Palavras-chave: Serviços comunitários de saúde mental. Enfermagem. Drogas ilícitas. Alcoolismo.

INTRODUÇÃO

As substâncias psicoativas estão presentes em todas as culturas e são consumidas desde os primórdios da humanidade nos contextos mais variados. Foram utilizadas nas guerras, em rituais místicos, passagens religiosas e em comemorações culturais. Atualmente, o consumo de substâncias psicoativas ocorre por diversos fatores que estão ligados ao cotidiano do indivíduo, ao estresse social, às condições socioeconômicas, à cultura, à hereditariedade, aos fatores psicológicos, entre outros.1

De acordo com a Organização Mundial de Saúde,2 cerca de 10% da população dos centros urbanos de todo o mundo fazem uso abusivo de alguma substância psicoativa independente de sexo, idade, nível social e de instrução.

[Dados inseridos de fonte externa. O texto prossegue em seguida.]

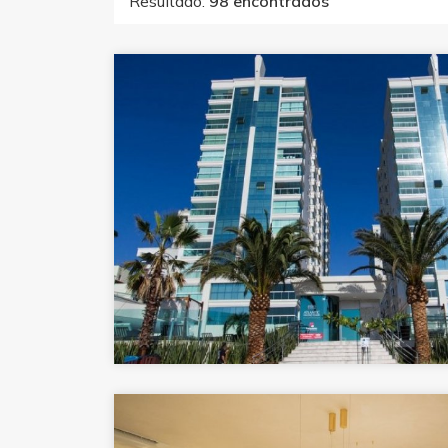
Resultado:
98 encontrados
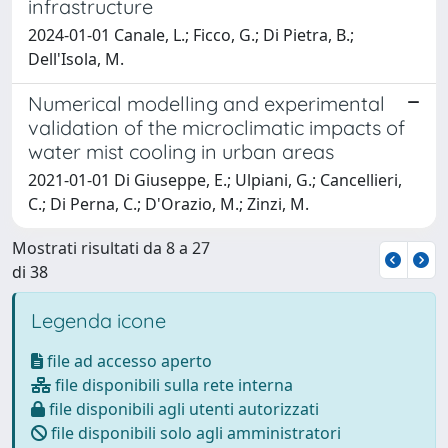
infrastructure
2024-01-01 Canale, L.; Ficco, G.; Di Pietra, B.;
Dell'Isola, M.
Numerical modelling and experimental
validation of the microclimatic impacts of
water mist cooling in urban areas
2021-01-01 Di Giuseppe, E.; Ulpiani, G.; Cancellieri,
C.; Di Perna, C.; D'Orazio, M.; Zinzi, M.
Mostrati risultati da 8 a 27
di 38
Legenda icone
file ad accesso aperto
file disponibili sulla rete interna
file disponibili agli utenti autorizzati
file disponibili solo agli amministratori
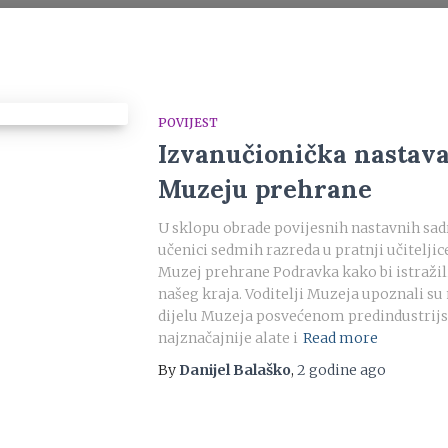
POVIJEST
Izvanučionička nastava 
Muzeju prehrane
U sklopu obrade povijesnih nastavnih sadr
učenici sedmih razreda u pratnji učiteljice
Muzej prehrane Podravka kako bi istražil
našeg kraja. Voditelji Muzeja upoznali s
dijelu Muzeja posvećenom predindustrijs
najznačajnije alate i
Read more
By
Danijel Balaško
,
2 godine
ago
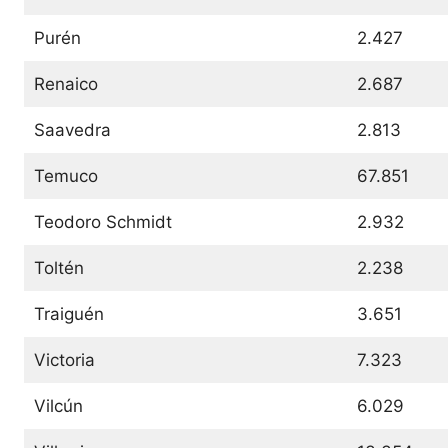
Purén
2.427
Renaico
2.687
Saavedra
2.813
Temuco
67.851
Teodoro Schmidt
2.932
Toltén
2.238
Traiguén
3.651
Victoria
7.323
Vilcún
6.029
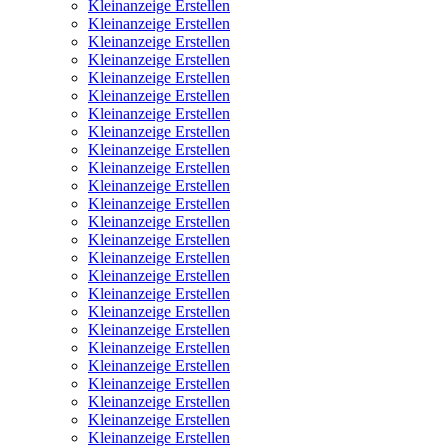
Kleinanzeige Erstellen
Kleinanzeige Erstellen
Kleinanzeige Erstellen
Kleinanzeige Erstellen
Kleinanzeige Erstellen
Kleinanzeige Erstellen
Kleinanzeige Erstellen
Kleinanzeige Erstellen
Kleinanzeige Erstellen
Kleinanzeige Erstellen
Kleinanzeige Erstellen
Kleinanzeige Erstellen
Kleinanzeige Erstellen
Kleinanzeige Erstellen
Kleinanzeige Erstellen
Kleinanzeige Erstellen
Kleinanzeige Erstellen
Kleinanzeige Erstellen
Kleinanzeige Erstellen
Kleinanzeige Erstellen
Kleinanzeige Erstellen
Kleinanzeige Erstellen
Kleinanzeige Erstellen
Kleinanzeige Erstellen
Kleinanzeige Erstellen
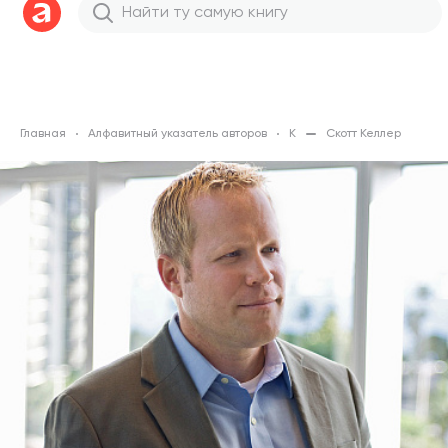
Главная
Алфавитный указатель авторов
К
Скотт Келлер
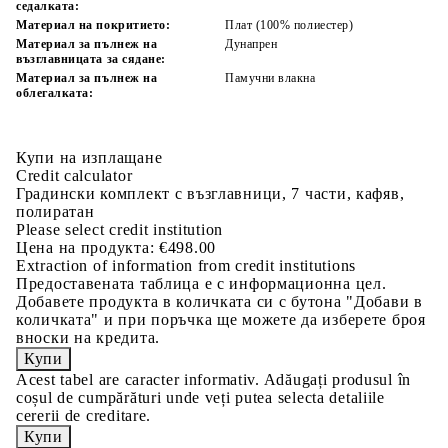
седалката:
Материал на покритието:
Плат (100% полиестер)
Материал за пълнеж на
Дунапрен
възглавницата за сядане:
Материал за пълнеж на
Памучни влакна
облегалката:
Купи на изплащане
Credit calculator
Градински комплект с възглавници, 7 части, кафяв,
полиратан
Please select credit institution
Цена на продукта:
€498.00
Extraction of information from credit institutions
Предоставената таблица е с информационна цел.
Добавете продукта в количката си с бутона "Добави в
количката" и при поръчка ще можете да изберете броя
вноски на кредита.
Acest tabel are caracter informativ. Adăugați produsul în
coșul de cumpărături unde veți putea selecta detaliile
cererii de creditare.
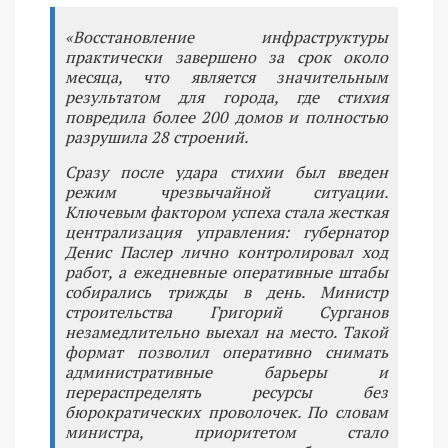
«Восстановление инфраструктуры
практически завершено за срок около
месяца, что является значительным
результатом для города, где стихия
повредила более 200 домов и полностью
разрушила 28 строений.
Сразу после удара стихии был введен
режим чрезвычайной ситуации.
Ключевым фактором успеха стала жесткая
централизация управления: губернатор
Денис Паслер лично контролировал ход
работ, а ежедневные оперативные штабы
собирались трижды в день. Министр
строительства Григорий Сурганов
незамедлительно выехал на место. Такой
формат позволил оперативно снимать
административные барьеры и
перераспределять ресурсы без
бюрократических проволочек. По словам
министра, приоритетом стало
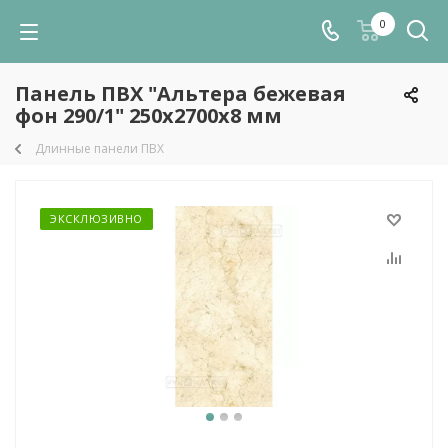
0
Панель ПВХ "Альтера бежевая
фон 290/1" 250х2700х8 мм
Длинные панели ПВХ
ЭКСКЛЮЗИВНО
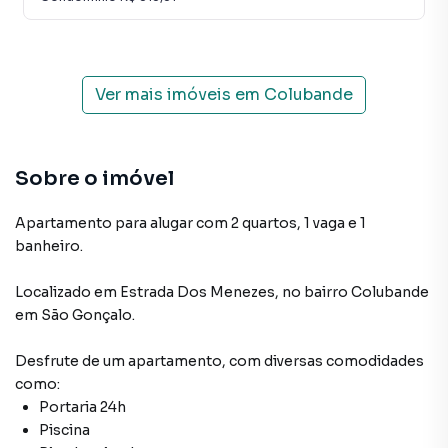
Ver mais imóveis em
Colubande
Sobre o imóvel
Apartamento para alugar com 2 quartos, 1 vaga e 1
banheiro.
Localizado
em
Estrada Dos Menezes
,
no bairro Colubande
em São Gonçalo
.
Desfrute de
um apartamento
, com diversas comodidades
como:
Portaria 24h
Piscina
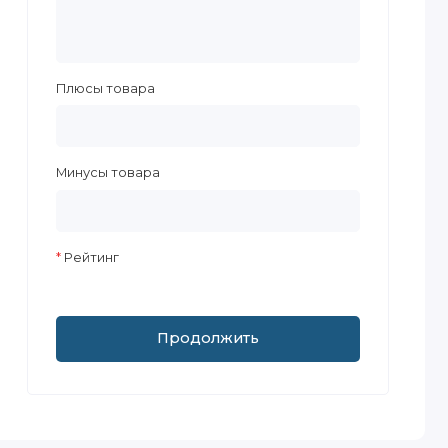
Плюсы товара
Минусы товара
Рейтинг
Продолжить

No entanto, por serem considerados drogas lícitas, o emprego de álcool e tabaco é mais frequente, , sendo assim permitido pela sociedade e, muitas vezes, incentivado pela mídia.

Em 2005 no Brasil, foi realizado o II Levantamento Domiciliar sobre o uso de drogas psicotrópicas,3 envolvendo pessoas de 12 a 65 anos, de 108 cidades brasileiras com mais de 200 mil habitantes. Conforme esse levantamento, o álcool, o tabaco e a maconha foram as substâncias com maior prevalência de dependentes na população brasileira, 12%, 10,1%, 1,2%, respectivamente. Em relação à cocaína, 2,9% dos entrevistados relataram ter feito uso, pelo menos, uma vez na vida. Além disso, 2,9% da população da amostra demonstraram já ter realizado algum tipo de tratamento pelo uso de álcool/outras drogas.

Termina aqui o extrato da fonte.